The Big Data Newsvendor Problem under Demand and Yield Uncertainties
Tiantian Cao,Yi Yang,Han Zhu,Mingyue Yu
DOI: https://doi.org/10.1016/j.ijpe.2024.109409
IF: 11.251
2024-01-01
International Journal of Production Economics
Abstract:We consider a variant of the classic newsvendor problem in which the firms face both demand and yield randomness. Different from the existing literature, we assume that decision-makers have no priori knowledge of the distribution functions of demand and yield, but have access to past observations of demand, yield, and related feature information. We integrate predictive machine learning algorithms to determine the optimal order quantity directly from historical data, respectively based on the empirical risk minimization (ERM) principle, kernel regression approach, K-nearest neighbors (kNN), and classification and regression trees (CART). These data-driven approaches can not only sufficiently capture useful information from relevant features, but also take into account the structure of the optimization problem, which can effectively avoid inconsistency solutions in the traditional “prediction-then-optimization” approach. Most importantly, we establish out-of-sample generalization error bounds under mild conditions using uniform stability-based and Rademacher complexity-based methods in computational learning theory and then show the asymptotic optimality of the data-driven approaches based on kernel regression and kNN. Our data-driven approaches can tractably deal with both independent and interdependent demand and yield uncertainties.
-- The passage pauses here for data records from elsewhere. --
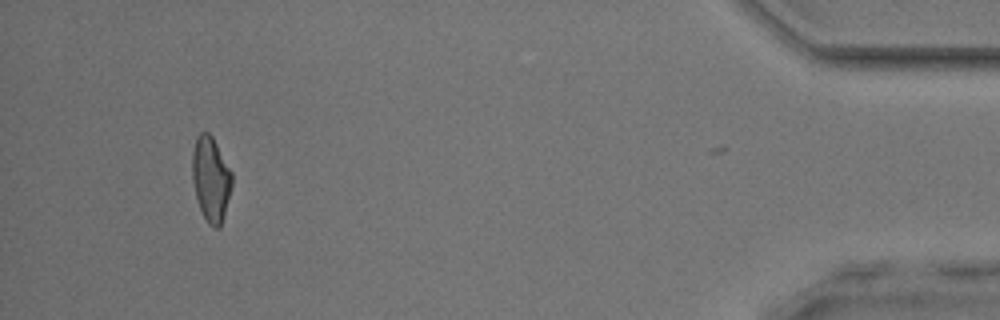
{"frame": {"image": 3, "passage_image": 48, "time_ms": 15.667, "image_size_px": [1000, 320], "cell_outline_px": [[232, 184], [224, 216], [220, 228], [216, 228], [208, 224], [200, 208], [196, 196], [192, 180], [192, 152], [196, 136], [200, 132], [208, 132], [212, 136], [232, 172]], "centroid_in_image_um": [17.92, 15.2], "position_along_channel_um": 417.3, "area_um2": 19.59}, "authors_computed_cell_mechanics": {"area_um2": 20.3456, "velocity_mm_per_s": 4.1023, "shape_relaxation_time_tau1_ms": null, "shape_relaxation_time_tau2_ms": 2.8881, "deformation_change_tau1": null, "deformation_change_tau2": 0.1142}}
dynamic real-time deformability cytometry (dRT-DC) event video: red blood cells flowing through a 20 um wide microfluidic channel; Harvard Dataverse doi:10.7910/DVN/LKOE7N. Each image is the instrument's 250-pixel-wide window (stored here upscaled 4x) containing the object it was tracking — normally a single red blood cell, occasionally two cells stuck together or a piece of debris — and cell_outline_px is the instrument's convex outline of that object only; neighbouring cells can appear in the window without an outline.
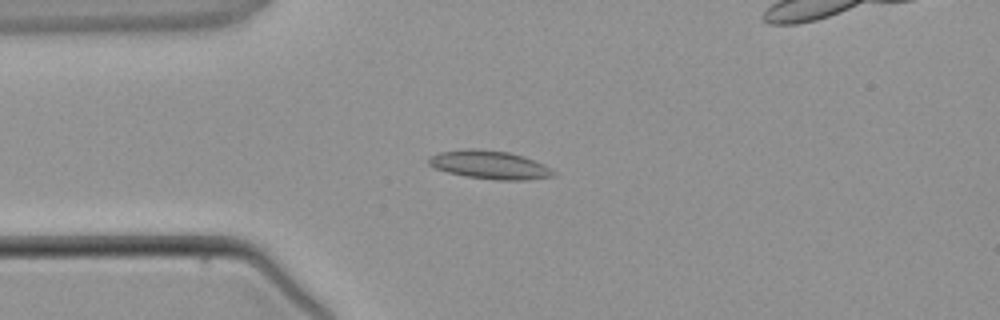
{"species": "common noctule bat (a hibernating species)", "species_latin": "Nyctalus noctula", "temperature_condition": "warm", "stored_images_in_passage": 2, "camera_frame_rate_fps": 3000, "um_per_image_px": 0.085, "animal": {"sex": "male", "body_mass_g": 21.5, "forearm_length_mm": 52.0}, "frame": {"image": 1, "passage_image": 2, "time_ms": 1.333, "image_size_px": [1000, 320], "cell_outline_px": [[556, 176], [528, 180], [496, 180], [464, 176], [448, 172], [436, 168], [428, 164], [428, 156], [440, 152], [464, 148], [476, 148], [508, 152], [524, 156], [544, 164], [556, 172]], "centroid_in_image_um": [41.63, 14.01], "position_along_channel_um": 43.4, "area_um2": 20.87}}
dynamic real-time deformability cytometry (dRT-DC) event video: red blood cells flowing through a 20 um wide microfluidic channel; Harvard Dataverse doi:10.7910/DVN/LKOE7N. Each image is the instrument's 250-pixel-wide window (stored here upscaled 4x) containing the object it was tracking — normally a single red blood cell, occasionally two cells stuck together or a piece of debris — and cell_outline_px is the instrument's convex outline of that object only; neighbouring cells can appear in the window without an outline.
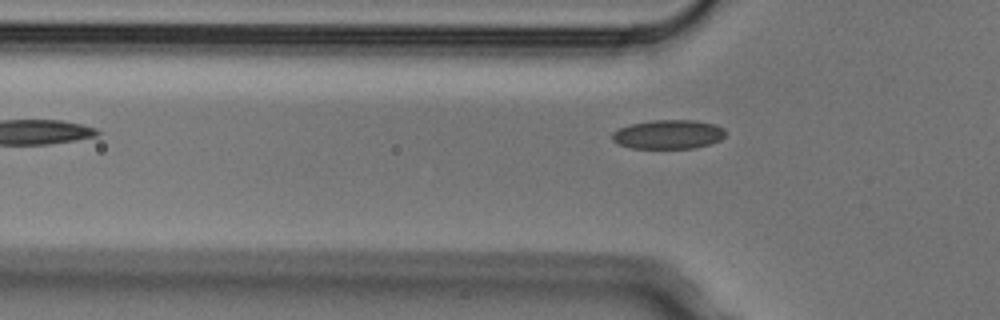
{"species": "Egyptian fruit bat (a non-hibernating species)", "species_latin": "Rousettus aegyptiacus", "temperature_condition": "cold", "stored_images_in_passage": 3, "camera_frame_rate_fps": 3000, "um_per_image_px": 0.085, "animal": {"sex": "male"}, "frame": {"image": 1, "passage_image": 3, "time_ms": 0.667, "image_size_px": [1000, 320], "cell_outline_px": [[724, 136], [720, 140], [696, 148], [632, 148], [616, 144], [612, 140], [612, 132], [620, 128], [632, 124], [652, 120], [696, 120], [716, 124], [724, 128]], "centroid_in_image_um": [56.8, 11.42], "position_along_channel_um": 69.0, "area_um2": 19.25}}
Finally, numerical experiments based on both synthetic data and real data are conducted to compare our proposed methods with two traditional benchmark approaches, including the Sample Average Approximation (SAA) approach and the traditional “Predict-then-Optimize” framework based on CART. We observe that our data-driven approaches can achieve significant performance improvement and the one based on the kernel regression method tends to perform the best on real data, with an average daily cost saving of up tp 54.92%.